- RECORDED INFORMATION:
Segment Open
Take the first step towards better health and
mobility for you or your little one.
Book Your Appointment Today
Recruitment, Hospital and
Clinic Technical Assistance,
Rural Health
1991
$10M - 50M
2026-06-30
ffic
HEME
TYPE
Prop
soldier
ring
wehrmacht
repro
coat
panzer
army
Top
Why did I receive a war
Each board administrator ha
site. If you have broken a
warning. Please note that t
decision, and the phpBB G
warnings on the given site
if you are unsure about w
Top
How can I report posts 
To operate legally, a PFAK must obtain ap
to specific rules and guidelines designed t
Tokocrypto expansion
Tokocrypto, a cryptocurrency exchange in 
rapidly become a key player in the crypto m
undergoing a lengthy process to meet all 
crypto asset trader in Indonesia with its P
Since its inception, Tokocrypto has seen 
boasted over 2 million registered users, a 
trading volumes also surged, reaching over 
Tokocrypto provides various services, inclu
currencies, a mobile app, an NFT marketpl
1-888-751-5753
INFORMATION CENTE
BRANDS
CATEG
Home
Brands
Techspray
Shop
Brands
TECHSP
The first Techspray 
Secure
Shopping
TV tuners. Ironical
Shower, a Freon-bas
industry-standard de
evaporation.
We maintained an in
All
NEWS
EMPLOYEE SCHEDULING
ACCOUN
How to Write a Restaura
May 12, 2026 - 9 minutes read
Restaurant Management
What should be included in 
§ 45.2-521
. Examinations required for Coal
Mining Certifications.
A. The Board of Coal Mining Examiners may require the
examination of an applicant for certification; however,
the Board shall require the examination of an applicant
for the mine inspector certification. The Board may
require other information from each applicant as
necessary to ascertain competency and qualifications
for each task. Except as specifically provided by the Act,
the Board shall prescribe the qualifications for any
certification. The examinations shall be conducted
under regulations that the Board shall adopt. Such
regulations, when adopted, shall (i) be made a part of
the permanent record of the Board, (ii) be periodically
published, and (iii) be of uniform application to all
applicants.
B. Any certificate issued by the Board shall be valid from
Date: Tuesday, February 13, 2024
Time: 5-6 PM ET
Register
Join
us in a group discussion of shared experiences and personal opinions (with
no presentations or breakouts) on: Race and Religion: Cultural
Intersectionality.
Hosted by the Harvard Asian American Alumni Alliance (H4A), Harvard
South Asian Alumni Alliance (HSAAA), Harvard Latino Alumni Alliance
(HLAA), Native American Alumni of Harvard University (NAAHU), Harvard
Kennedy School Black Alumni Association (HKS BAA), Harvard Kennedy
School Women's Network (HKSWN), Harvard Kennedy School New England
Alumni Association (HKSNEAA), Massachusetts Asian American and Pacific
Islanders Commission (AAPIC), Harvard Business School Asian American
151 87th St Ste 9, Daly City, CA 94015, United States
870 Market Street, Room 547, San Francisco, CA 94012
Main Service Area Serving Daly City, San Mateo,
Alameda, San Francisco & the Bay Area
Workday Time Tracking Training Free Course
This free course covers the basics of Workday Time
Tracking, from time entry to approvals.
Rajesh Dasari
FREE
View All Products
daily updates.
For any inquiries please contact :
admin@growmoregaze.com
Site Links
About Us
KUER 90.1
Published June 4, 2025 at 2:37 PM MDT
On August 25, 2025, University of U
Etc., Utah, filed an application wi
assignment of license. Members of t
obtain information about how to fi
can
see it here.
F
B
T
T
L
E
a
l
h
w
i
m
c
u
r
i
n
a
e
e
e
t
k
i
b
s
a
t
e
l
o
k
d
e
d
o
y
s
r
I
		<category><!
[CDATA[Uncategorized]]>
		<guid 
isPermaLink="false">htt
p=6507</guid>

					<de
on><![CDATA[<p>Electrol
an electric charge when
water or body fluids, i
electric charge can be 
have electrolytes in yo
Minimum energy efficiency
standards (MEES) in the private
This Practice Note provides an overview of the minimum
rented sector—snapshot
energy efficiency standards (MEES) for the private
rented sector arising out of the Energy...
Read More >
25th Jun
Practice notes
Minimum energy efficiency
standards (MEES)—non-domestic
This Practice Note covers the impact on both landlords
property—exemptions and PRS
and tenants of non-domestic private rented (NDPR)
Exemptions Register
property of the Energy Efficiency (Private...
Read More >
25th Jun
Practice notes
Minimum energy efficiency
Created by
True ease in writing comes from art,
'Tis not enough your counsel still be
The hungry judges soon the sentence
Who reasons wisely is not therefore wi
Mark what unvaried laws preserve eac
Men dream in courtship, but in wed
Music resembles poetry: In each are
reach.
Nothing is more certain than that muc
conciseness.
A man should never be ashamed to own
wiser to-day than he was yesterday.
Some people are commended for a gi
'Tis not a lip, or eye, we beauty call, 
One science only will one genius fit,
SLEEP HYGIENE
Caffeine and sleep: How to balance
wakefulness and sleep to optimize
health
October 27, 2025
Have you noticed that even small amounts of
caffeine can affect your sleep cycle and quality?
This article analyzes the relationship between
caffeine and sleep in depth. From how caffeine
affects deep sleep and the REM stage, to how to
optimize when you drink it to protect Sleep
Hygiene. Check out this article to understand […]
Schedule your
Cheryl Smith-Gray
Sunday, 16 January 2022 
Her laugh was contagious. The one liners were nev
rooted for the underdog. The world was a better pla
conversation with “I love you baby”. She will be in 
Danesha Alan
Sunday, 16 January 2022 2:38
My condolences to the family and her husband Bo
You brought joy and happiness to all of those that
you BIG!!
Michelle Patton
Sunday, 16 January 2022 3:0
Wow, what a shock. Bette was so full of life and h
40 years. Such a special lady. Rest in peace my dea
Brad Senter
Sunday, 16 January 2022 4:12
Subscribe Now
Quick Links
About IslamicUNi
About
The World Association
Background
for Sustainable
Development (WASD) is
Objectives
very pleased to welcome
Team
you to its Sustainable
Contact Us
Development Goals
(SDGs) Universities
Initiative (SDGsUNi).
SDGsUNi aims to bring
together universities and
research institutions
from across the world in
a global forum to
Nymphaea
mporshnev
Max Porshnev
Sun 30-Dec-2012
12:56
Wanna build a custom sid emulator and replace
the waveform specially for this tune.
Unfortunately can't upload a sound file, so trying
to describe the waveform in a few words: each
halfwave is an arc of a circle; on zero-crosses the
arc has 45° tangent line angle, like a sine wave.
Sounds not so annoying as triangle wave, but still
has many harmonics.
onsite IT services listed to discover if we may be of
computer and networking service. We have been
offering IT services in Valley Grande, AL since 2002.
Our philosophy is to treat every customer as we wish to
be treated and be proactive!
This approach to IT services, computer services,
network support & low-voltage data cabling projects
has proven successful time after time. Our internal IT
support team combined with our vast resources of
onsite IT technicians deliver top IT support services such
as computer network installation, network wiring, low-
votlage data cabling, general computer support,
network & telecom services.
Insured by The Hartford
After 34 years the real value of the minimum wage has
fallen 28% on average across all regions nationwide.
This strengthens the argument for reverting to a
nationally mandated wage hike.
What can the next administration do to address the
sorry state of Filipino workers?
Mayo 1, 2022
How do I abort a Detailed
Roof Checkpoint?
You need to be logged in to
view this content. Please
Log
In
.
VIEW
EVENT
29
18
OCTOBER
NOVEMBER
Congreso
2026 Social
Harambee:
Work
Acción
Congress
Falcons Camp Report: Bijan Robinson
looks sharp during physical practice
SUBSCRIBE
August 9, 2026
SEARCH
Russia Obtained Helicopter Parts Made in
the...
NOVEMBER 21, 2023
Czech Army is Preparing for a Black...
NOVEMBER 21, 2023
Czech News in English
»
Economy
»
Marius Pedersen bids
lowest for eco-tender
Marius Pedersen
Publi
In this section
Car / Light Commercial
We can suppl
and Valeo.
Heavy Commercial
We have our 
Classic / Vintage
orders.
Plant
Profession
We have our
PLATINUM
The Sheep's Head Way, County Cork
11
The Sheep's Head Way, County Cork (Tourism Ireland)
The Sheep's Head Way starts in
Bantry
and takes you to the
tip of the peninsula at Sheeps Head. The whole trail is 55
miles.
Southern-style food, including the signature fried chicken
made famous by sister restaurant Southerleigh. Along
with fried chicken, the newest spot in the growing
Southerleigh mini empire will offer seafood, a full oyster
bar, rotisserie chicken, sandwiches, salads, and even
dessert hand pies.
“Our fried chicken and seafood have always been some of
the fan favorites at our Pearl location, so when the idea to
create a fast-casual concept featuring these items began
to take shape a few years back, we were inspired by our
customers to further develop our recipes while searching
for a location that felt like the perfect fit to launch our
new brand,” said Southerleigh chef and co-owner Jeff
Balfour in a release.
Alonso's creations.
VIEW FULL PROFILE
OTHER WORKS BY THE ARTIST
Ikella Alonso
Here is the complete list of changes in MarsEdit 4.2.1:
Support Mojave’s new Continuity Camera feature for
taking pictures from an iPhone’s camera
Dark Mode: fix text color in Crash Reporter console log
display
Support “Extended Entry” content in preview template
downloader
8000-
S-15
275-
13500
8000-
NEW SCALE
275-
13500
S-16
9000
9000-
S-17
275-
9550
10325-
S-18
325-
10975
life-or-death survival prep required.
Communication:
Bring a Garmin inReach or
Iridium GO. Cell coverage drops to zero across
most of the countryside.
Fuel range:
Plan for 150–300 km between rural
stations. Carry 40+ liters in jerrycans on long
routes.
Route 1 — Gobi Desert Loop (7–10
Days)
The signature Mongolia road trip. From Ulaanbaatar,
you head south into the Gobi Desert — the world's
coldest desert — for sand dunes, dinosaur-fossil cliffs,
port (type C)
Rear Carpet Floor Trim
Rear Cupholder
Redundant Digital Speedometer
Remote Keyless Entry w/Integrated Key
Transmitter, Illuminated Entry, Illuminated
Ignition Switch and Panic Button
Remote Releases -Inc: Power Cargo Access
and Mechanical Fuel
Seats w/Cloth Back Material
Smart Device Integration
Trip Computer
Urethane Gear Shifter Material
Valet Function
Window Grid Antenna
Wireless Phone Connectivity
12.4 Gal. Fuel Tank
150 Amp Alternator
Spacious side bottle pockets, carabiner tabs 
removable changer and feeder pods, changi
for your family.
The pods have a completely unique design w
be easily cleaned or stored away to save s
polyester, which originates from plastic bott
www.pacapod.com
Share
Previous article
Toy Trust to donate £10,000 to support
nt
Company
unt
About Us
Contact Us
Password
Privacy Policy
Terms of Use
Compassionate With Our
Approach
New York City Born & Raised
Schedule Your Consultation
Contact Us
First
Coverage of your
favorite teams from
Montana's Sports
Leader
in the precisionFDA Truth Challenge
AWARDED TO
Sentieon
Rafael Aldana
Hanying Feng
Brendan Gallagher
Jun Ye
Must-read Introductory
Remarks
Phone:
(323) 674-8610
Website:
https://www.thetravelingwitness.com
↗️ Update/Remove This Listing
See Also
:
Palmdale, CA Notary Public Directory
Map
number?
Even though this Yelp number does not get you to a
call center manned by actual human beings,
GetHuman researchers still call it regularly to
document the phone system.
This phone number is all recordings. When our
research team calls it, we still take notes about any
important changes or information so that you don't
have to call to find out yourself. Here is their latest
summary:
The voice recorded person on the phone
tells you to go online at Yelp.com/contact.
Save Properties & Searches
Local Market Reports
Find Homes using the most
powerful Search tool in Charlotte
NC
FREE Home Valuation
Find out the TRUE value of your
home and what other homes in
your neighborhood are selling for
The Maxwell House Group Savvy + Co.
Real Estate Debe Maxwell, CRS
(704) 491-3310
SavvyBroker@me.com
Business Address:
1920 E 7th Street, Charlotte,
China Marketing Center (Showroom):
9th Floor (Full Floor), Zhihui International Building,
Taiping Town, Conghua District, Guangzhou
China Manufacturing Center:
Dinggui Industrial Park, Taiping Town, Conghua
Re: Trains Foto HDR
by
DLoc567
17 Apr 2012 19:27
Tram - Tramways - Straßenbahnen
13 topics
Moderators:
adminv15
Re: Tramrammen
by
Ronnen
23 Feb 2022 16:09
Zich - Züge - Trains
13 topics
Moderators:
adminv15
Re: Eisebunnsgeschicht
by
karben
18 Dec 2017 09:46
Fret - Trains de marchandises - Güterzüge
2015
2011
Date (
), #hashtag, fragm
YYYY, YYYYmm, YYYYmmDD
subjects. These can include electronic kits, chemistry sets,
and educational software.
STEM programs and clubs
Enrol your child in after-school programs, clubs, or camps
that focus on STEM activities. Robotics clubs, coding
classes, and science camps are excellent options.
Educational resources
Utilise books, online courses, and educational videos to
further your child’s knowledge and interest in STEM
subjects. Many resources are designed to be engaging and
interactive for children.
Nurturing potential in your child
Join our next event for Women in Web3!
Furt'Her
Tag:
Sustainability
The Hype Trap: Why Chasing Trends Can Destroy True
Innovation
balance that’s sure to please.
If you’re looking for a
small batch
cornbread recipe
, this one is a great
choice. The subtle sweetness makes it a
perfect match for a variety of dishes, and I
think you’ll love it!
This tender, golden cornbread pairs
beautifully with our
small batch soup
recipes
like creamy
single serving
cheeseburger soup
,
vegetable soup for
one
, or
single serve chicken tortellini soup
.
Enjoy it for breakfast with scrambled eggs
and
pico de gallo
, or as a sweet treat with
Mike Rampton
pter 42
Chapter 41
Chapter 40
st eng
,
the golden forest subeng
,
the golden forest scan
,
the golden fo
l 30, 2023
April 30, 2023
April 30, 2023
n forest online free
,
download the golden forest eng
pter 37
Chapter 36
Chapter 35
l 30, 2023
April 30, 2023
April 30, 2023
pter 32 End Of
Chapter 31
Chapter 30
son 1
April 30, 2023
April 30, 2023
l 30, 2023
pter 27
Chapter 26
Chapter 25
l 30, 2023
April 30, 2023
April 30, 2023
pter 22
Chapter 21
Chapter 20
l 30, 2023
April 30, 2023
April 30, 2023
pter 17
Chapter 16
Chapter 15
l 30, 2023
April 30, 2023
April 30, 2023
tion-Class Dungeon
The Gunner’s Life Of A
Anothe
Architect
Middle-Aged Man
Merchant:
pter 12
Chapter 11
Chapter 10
Segment Closed
- EXERCISE OBJECTIVE: Print the first line of the records above and each line after it, exactly, through the line with "warning. Please note that t".

- SOLUTION FOR THIS EXERCISE:
Take the first step towards better health and
mobility for you or your little one.
Book Your Appointment Today
Recruitment, Hospital and
Clinic Technical Assistance,
Rural Health
1991
$10M - 50M
2026-06-30
ffic
HEME
TYPE
Prop
soldier
ring
wehrmacht
repro
coat
panzer
army
Top
Why did I receive a war
Each board administrator ha
site. If you have broken a
warning. Please note that t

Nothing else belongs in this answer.